# Front license plate question



## Guest (Oct 13, 2009)

Hey there,

I am originally from MA but am currently attending school in Oklahoma. I am planning on registering my truck down here, and in Oklahoma they do not require a front plate. 

Is it likely that I will be stopped or cited for not having a front plate when I am back home for breaks and vacations? 

Thanks


----------



## Goose (Dec 1, 2004)

If your car is registered in Oklahoma and OK only issues one plate, then you'll be fine.

M.G.L. - Chapter 90, Section 6
(the confusing MA law if you really feel like reading it word for word)
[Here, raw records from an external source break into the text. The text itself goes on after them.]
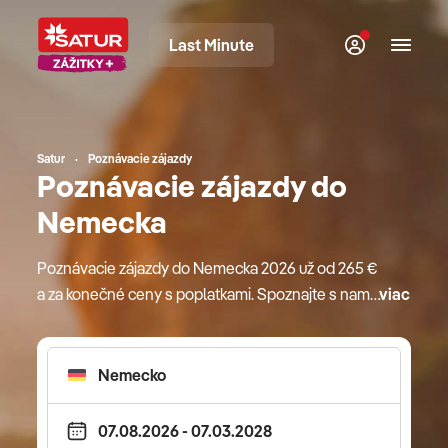
Last Minute
Satur
Poznávacie zájazdy
Poznávacie zájazdy do
Nemecka
Poznávacie zájazdy do Nemecka 2026 už od 265 €
a za konečné ceny s poplatkami. Spoznajte s nami
viac
krajinu plnú nádherných miest, romantických
zámkov, historických pamiatok či malebných
parkov a záhrad. Navyše, naši obľúbení a kvalitní
sprievodcovia vám ukážu krásy Nemecka z úplne
iného uhla pohľadu. Čo všetko zažijete? Legoland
On the other hand, if you keep the MA plates on your vehicle and you were issued two plates by the registry, both of them need to be on the car.


----------



## Guest (Oct 13, 2009)

If you are a hot blonde chick, when you get pulled over just tell 'em Snipe said it was ok....... If you are anything else, PUT YOUR FRONT PLATE BACK ON !!!!!!!


----------



## jedediah1 (Jun 18, 2009)

and then the question was answered

awhile ago

http://www.masscops.com/forums/ask-cop/78429-out-state-plates.html
http://www.masscops.com/forums/ask-cop/78397-no-front-license-plate-90-6-a.html

unregistered, searching is fun....


----------